Given our preference for them then, the objective should be to make them
more efficient.

> See the
> comparisons of time spent working to pay for vs. time spent using.


Obviously considerd to be worth making huge sacrifices for.

> Your last sentence appears to aptly describe your attitude to new
> ideas as accurately as it describes opposition to them.


Ha ha.
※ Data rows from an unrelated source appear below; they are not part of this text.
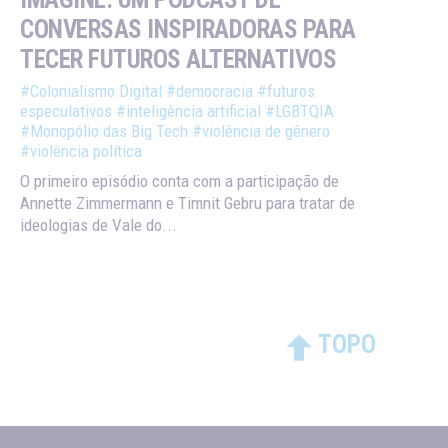
CONVERSAS INSPIRADORAS PARA
TECER FUTUROS ALTERNATIVOS
#Colonialismo Digital
#democracia
#futuros
especulativos
#inteligência artificial
#LGBTQIA
#Monopólio das Big Tech
#violência de gênero
#violência política
O primeiro episódio conta com a participação de
Annette Zimmermann e Timnit Gebru para tratar de
ideologias de Vale do...
TOPO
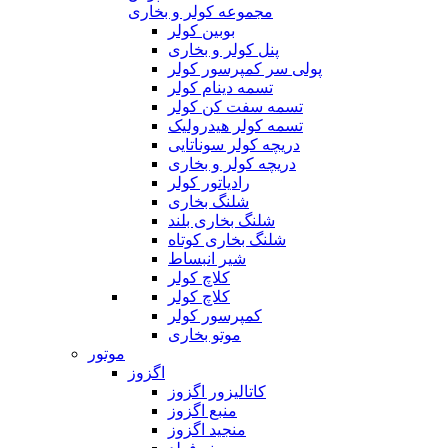
مجموعه کولر و بخاری
بوبین کولر
پنل کولر و بخاری
پولی سر کمپرسور کولر
تسمه دینام کولر
تسمه سفت کن کولر
تسمه کولر هیدرولیک
دریچه کولر سوناتایی
دریچه کولر و بخاری
رادیاتور کولر
شلنگ بخاری
شلنگ بخاری بلند
شلنگ بخاری کوتاه
شیر انبساط
کلاچ کولر
کلاچ کولر
کمپرسور کولر
موتو بخاری
موتور
اگزوز
کاتالیزور اگزوز
منبع اگزوز
منجید اگزوز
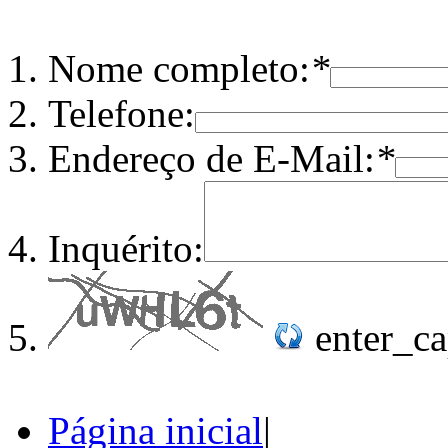
Nome completo:
*
Telefone:
Endereço de E-Mail:
*
Inquérito:
enter_c
Página inicial
|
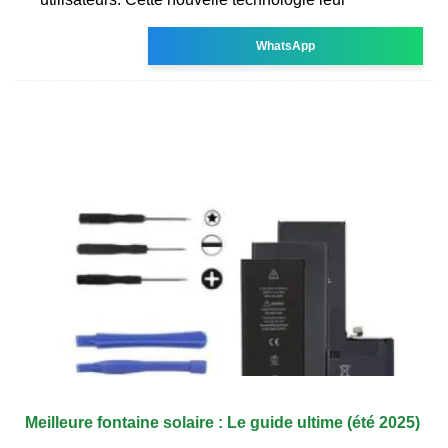
WhatsApp
Meilleure fontaine solaire : Le guide ultime (été 2025)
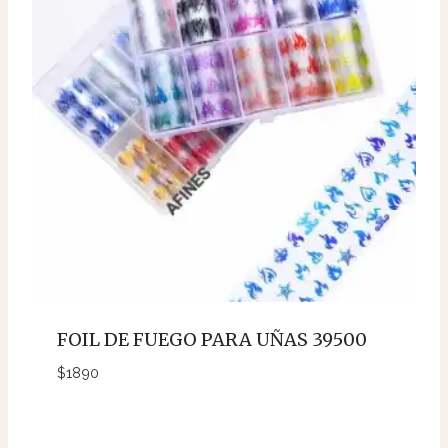
FOIL DE FUEGO PARA UÑAS 39500
$
1890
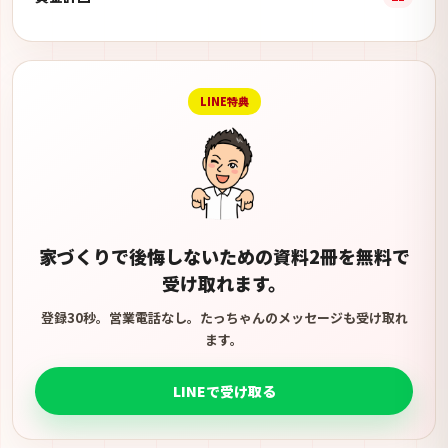
LINE特典
家づくりで後悔しないための資料2冊を無料で
受け取れます。
登録30秒。営業電話なし。たっちゃんのメッセージも受け取れ
ます。
LINEで受け取る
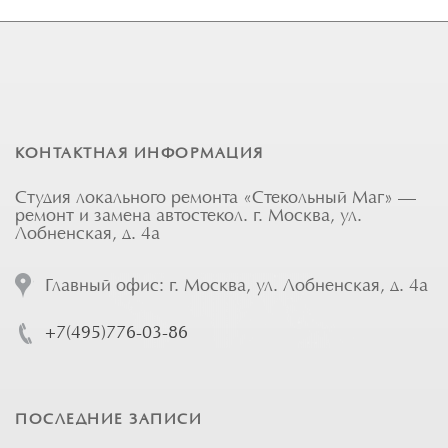
КОНТАКТНАЯ ИНФОРМАЦИЯ
Студия локального ремонта «Стекольный Маг» —
ремонт и замена автостекол. г. Москва, ул.
Лобненская, д. 4а
Главный офис: г. Москва, ул. Лобненская, д. 4а
+7(495)776-03-86
ПОСЛЕДНИЕ ЗАПИСИ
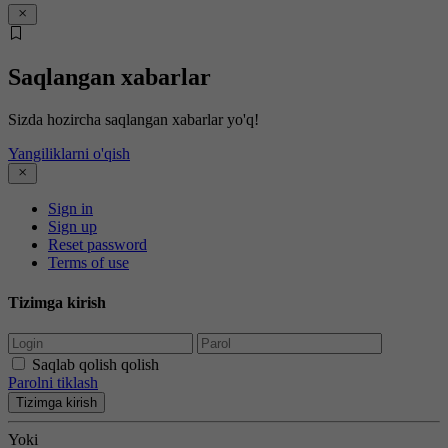
Saqlangan xabarlar
Sizda hozircha saqlangan xabarlar yo'q!
Yangiliklarni o'qish
Sign in
Sign up
Reset password
Terms of use
Tizimga kirish
Saqlab qolish qolish
Parolni tiklash
Tizimga kirish
Yoki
I am challenging ideas set in stone, by attempting (poorly it
would seem :-( ) to expose the myths and prejudices that much of the
anti-car lobby propaganda relies upon.

> One of the problems with transport is that people often blindly grab
> the first option without thinking it through.


Human nature - would you have it changed?

> Hence the chap
> complaining in the local press about how long it took him to drive the
> 1/4 mile to the newsagents to pick up his paper.


His choice. Should he be expected to tolerate congestion without
comment? I moan if I have to wait in a queue at the supermarket check-out.

> Offer the choice,


Without the playing-field tilted markedly against private motoring???

> but
> make it a fair choice and explain all the options.


Another point on which we agree - we're doing well today :) I'd add,
"and don't subsidise or promote any of the choices".

> Your choice of
> transport should be influenced by the journey you intend to make, not
> by the ton and a half of steel that's parked in the driveway.


No. You should be free to, and encouraged to, choose your transport
mode, based on your own criteria, and on a level field, with no mode
subsidised or politically favoured or promoted over any of the others.